Même si les mesures annoncées devaient être mises en oeuvre, l’impact sur la croissance devrait être limité.

 

Un premier trimestre contrasté sur les marchés de crédit

Après avoir démarré 2018 de façon très positive, les marchés ont changé de tendance à partir de fin janvier, éliminant la performance des premières semaines de l’année et passant depuis en territoire négatif. Au sein des marchés de crédit, la dette financière subordonnée qui avait très bien performé en début d’année a été plus chahutée.

Le 1er facteur ayant pesé sur les marchés obligataires fut le mouvement de remontée des taux que nous avons connu en janvier et février. L’écartement des spreads et la baisse des marchés actions composent le 2ème facteur qui a pénalisé les dettes hybrides financières. Enfin, un 3ème facteur est venu accentuer ce phénomène d’écartement des spreads : un marché primaire abondant.

La bonne nouvelle est que le primaire récent performe bien. La plupart des émissions récentes cotent au-dessus du prix d’émission. La seconde bonne nouvelle est que la correction récente ne provient pas des fondamentaux, ni de l’économie, ni du secteur financier, ni du marché des dettes hybrides financières en particulier.

La pression technique connue en mars devrait probablement connaître une pause à partir d’avril. Les entreprises vont commencer à publier leurs résultats trimestriels et les nouvelles émissions à la veille des publications de résultats sont généralement limitées. Nous pensons que l’évolution récente des spreads est davantage le reflet d’une pression technique temporaire et d’une faible liquidité.

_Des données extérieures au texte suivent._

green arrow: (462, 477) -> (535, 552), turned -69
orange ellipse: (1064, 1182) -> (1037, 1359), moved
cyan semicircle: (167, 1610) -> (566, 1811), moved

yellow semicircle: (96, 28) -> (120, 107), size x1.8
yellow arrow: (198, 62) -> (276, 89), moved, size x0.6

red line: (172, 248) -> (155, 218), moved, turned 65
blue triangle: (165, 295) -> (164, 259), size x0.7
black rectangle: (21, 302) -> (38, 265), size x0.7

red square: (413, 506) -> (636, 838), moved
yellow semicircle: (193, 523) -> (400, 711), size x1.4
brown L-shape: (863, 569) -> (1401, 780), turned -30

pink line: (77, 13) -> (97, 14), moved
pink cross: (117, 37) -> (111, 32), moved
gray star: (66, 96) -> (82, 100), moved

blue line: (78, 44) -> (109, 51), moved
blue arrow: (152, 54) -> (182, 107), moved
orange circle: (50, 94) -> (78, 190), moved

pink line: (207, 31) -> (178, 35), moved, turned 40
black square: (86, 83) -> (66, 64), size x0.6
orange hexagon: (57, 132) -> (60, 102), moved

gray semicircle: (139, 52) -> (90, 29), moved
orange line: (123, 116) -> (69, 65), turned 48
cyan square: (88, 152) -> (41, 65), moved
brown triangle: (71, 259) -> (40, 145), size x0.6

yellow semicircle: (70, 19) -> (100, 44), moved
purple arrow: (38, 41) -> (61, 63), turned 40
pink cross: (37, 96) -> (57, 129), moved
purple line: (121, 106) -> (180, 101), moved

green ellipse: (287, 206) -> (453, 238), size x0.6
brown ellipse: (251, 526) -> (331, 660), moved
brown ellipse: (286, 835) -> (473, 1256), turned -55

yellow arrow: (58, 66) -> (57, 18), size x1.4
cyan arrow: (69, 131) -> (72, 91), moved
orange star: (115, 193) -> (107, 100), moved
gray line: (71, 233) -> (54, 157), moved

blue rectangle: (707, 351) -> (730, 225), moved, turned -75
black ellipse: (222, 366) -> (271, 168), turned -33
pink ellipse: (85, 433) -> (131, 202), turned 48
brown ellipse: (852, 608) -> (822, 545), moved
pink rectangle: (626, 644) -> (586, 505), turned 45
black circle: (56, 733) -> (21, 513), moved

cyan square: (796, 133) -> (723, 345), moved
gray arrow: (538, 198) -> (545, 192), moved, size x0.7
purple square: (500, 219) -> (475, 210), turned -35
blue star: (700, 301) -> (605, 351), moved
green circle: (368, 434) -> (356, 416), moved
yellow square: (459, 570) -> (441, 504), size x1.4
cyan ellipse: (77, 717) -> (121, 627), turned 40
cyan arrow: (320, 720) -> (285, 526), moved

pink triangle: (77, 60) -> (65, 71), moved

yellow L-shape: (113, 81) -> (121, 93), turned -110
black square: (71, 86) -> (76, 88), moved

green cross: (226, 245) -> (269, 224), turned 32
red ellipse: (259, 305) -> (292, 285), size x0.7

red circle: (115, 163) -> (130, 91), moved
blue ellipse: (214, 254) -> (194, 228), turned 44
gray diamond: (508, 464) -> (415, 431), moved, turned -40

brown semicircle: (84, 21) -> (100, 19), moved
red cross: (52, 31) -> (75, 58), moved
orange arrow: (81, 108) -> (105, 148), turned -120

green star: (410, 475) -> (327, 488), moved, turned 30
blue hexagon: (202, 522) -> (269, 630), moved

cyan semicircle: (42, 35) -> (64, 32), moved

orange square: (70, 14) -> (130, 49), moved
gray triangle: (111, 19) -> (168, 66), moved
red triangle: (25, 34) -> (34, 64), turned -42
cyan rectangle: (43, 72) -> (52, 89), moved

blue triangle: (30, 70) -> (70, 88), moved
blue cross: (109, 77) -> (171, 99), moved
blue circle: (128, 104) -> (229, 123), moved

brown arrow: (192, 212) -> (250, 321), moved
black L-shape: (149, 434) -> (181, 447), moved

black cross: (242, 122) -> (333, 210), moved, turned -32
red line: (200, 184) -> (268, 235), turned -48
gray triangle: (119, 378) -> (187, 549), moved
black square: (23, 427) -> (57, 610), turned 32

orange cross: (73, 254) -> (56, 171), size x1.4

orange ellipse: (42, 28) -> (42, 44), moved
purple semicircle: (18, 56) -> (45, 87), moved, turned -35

Le regain de confiance des investisseurs passera sans doute par une diminution de l’incertitude sur les marchés et une réduction de la volatilité de ses  principaux indices. Malgré un début d’année prometteur puis plus chaotique nous confirmons nos prévisions annuelles de resserrement modéré des spreads et de performances positives, essentiellement liées au portage des fonds. Le retour de cette confiance serait lié à la réduction plus durable de la volatilité générale des marchés.

 

 

L’opinion exprimée ci-dessus est datée du mois d’avril 2018 et est susceptible de changer.